THE Anti-Commission Commission is reported not to have been able to attend to about 92–93 per cent of the corruption allegations that it receives because the offences that have been alleged do not fall under the jurisdiction of the commission, which is mandated to investigate illegal wealth accumulation, bribery and the misappropriation of government fund or asset and money laundering by government officials. Records show that the commission has received 63,046 allegations from across the country in the past 46 months but have taken cognisance of 4,408 allegations, which roughly account for 6.9 per cent of the whole. Records further show that the commission has received 15,497 allegations this year till September but have dealt with 1,199 allegations, which roughly account for 7.7 per cent of the whole. In 2018, the commission dealt with about 7.6 per cent of the allegations it received; in 2017, it dealt with 5.2 per cent of the allegations and in 2016, 7.7 per cent of the allegations. The commission has sent, as New Age reported on Friday, the remaining allegations to the ministries concerned for steps to settle the issues. Although it is not mandated to deal with about 92–93 per cent of the allegations, which fall outside the commission schedule, it extends, as the commission chair says, necessary support for the complainants.

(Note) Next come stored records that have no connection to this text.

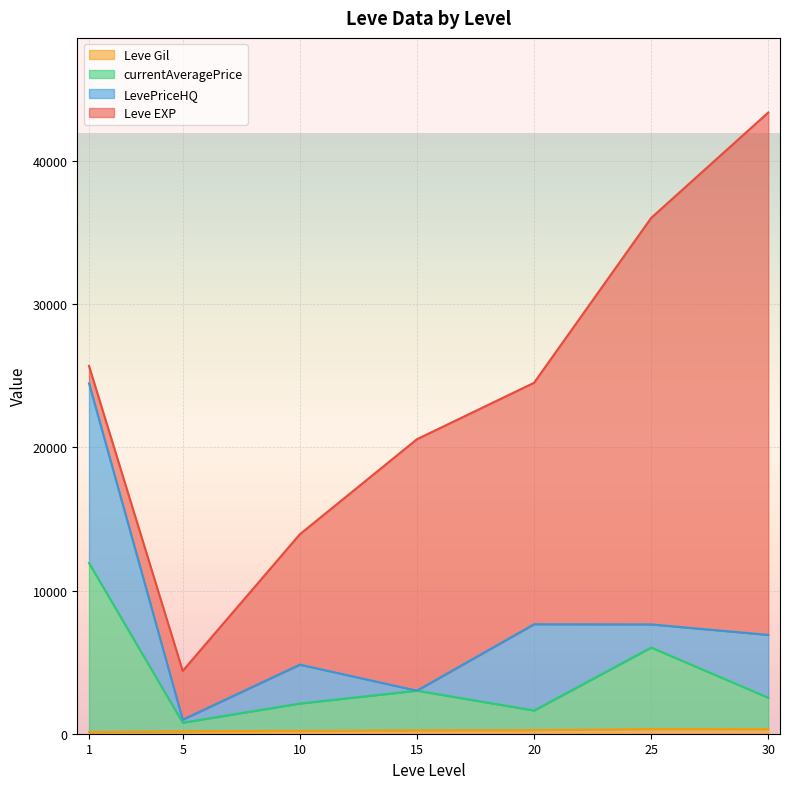

At which category is the sum across all series the highest?

30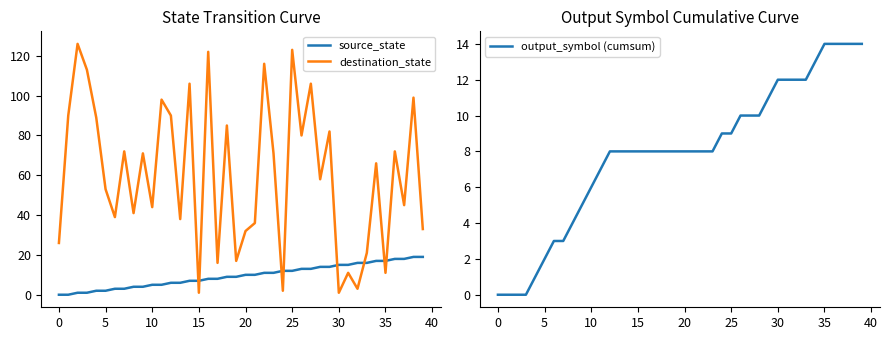

True or false: destination_state and source_state intersect in this chart.

True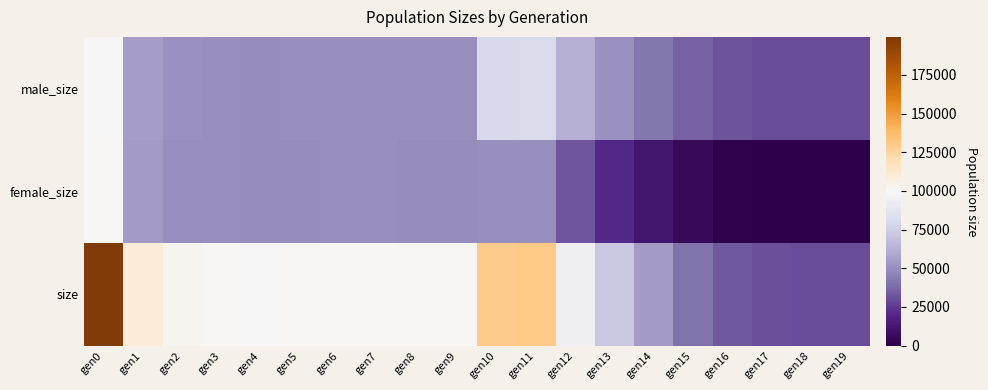

Reading right to left, transcribe all the data shown in this chart.

male_size: gen19=30000	gen18=30063	gen17=30233	gen16=31487	gen15=35096	gen14=41816	gen13=50749	gen12=62306	gen11=80346	gen10=79695	gen9=50328	gen8=50216	gen7=50035	gen6=49896	gen5=50072	gen4=49534	gen3=50060	gen2=50989	gen1=54812	gen0=99701
female_size: gen19=0	gen18=80	gen17=239	gen16=1433	gen15=5009	gen14=12007	gen13=20988	gen12=32330	gen11=50098	gen10=49932	gen9=49668	gen8=49870	gen7=50177	gen6=49928	gen5=49796	gen4=49677	gen3=50131	gen2=50424	gen1=54031	gen0=99837
size: gen19=30000	gen18=30143	gen17=30472	gen16=32920	gen15=40105	gen14=53823	gen13=71737	gen12=94636	gen11=130444	gen10=129627	gen9=99996	gen8=100086	gen7=100212	gen6=99824	gen5=99868	gen4=99211	gen3=100191	gen2=101413	gen1=108843	gen0=199538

But what remains striking in all this is that such a huge number of complaints of corruption filed with the commission suggest a lack of comfortability of the complainants with, if not a lack of their confidence in, the regular process of justice dispensation. There may be multiple reasons for any absence of comfortability of people with or any lack of confidence in the legal system. If any legal redress, even if it is available, is not forthcoming in a timely fashion, it effectively means the same as having no redress at all. There has been a huge backlog of cases, pending with courts, waiting to be disposed of. As complainants seek speedy and inexpensive justice, they very often are unwilling to resort to the regular justice dispensation system, which betrays a relatively low public confidence in the justice system. While this perhaps remains the main issue that holds back people from resorting to the regular justice dispensation, people’s lack of exposure to the justice system may very well be a major reason for this. Procedural problems associated with the investigation involving police that could be attended to but have so far largely been left unattended could also be reasons for the unwillingness, if not lack of confidence, of people to move court.
The government must, under the circumstances, afford people a greater experience with the justice system so that they have increased confidence in the fairness and effectiveness of the justice delivery system. But the government at the same time must also shore up issues that have created the backlog of cases and must make justice dispensation more effective. The government must also make the justice system more people-oriented.